Chantal Jouanno a déprogrammé une visite le 30 novembre et une seconde vendredi à Blaesheim, près de Strasbourg, sur une exploitation qui privilégie la culture de la luzerne, aliment favori des hamsters. Elle a donné rendez-vous aux différentes associations à Paris, fin décembre.
"On l'a dissuadée de venir" par crainte d'un accueil houleux des agriculteurs, avait déclaré le président UMP du Conseil régional André Reichardt après l'annulation de la première visite.
Pour apaiser Bruxelles et Luxembourg, Mme Jouanno devait venir proposer un renforcement des obligations imposées aux exploitants agricoles et une extension du périmètre de protection, -- des mesures qui concernent le monde paysan mais aussi les aménageurs et de nombreux maires du Bas-Rhin --.
La France risque en effet de lourdes amendes en raison de son inertie dans ce dossier, alors que cet animal, protégé depuis 1993, fait partie des mammifères les plus menacés d'Europe.
La disparition de la luzerne au profit du maïs qui recouvre aujourd'hui plus de 80% de la plaine d'Alsace explique, avec l'extension de l'urbanisation et des infrastructures routières, la raréfaction du hamster.
"Trois cents hamsters seulement ont été comptabilisés au dernier recensement et ils pourraient être beaucoup moins au printemps prochain", s'alarme Pierre Gueth, président de l'association SOS Grand hamster. Ils étaient un millier en 2001 alors que leur seuil de viabilité est fixé à 1.500.

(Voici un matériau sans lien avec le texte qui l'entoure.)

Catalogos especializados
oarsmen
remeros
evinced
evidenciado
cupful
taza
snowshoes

"Nous exhortons Mme Jouanno à prendre les initiatives courageuses et urgentes qui s'imposent", écrivent Sauvegarde Faune Sauvage, à l'origine de la plainte à Luxembourg, SOS Grand Hamster et une 3e association écologique.

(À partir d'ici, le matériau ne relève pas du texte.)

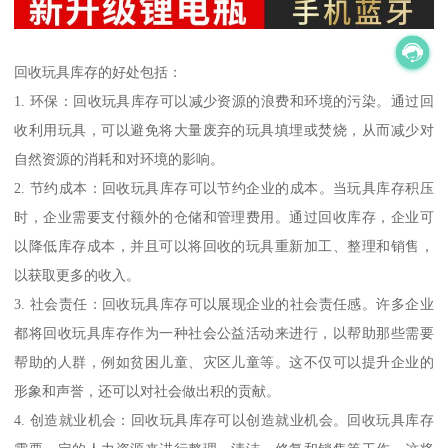
回收玩具库存的好处包括：
1. 环保：回收玩具库存可以减少资源的浪费和环境的污染。通过回
收利用玩具，可以避免将大量废弃的玩具填埋或焚烧，从而减少对
自然资源的消耗和对环境的影响。
2. 节约成本：回收玩具库存可以节约企业的成本。当玩具库存积压
时，企业需要支付额外的仓储和管理费用。通过回收库存，企业可
以降低库存成本，并且可以将回收的玩具重新加工、整理和销售，
以获取更多的收入。
3. 社会责任：回收玩具库存可以展现企业的社会责任感。许多企业
都将回收玩具库存作为一种社会公益活动来进行，以帮助那些需要
帮助的人群，例如贫困儿童、灾区儿童等。这不仅可以提升企业的
形象和声誉，还可以对社会做出积的贡献。
4. 创造就业机会：回收玩具库存可以创造就业机会。回收玩具库存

Ces trois associations réclament la création immédiate de 30.000 hectares de surfaces favorables au rongeur, soit 20% des surfaces agricoles utilisées au lieu de 2% actuellement. Elles craignent que le hamster disparaisse, victime de "tractations politiques" dans le contexte des élections régionales.
Très hostile à une accélération de la démarche en faveur du hamster, la Chambre régionale d'agriculture a regretté, dans un courrier à Mme Jouanno, "que l'Etat veuille imposer sans concertation des mesures coercitives inadaptées et incomplètes".
La lettre du 4 décembre a été cosignée par le Département, la Communauté urbaine de Strasbourg, les maires du Bas-Rhin et même l'association Alsace Nature qui, depuis, a changé son fusil d'épaule.
Les cosignataires se félicitent d'une "avancée sans précédent", avec 22% de cultures favorables au hamster dans les zones d'action prioritaire", au-delà du seuil de 20% initialement fixé.
165.000 euros de primes d'incitation à la production de luzerne et de blé, au détriment du maïs, ont été versés en 2008 à des agriculteurs bas-rhinois avec l'aide de la Commission européenne.
Mais Alsace Nature a fait marche arrière mercredi: constatant que ces mesures sont insuffisantes pour sauvegarder le Grand hamster, elle menace de se retirer de l'accord-cadre "si ses partenaires n'adoptent pas dans les trois mois des mesures plus ambitieuses", a indiqué à l'AFP son président Maurice Wintz.
Le Bas-Rhin est le seul département où le Grand hamster (Cricetus cricetus) est encore présent, notamment autour de Strasbourg.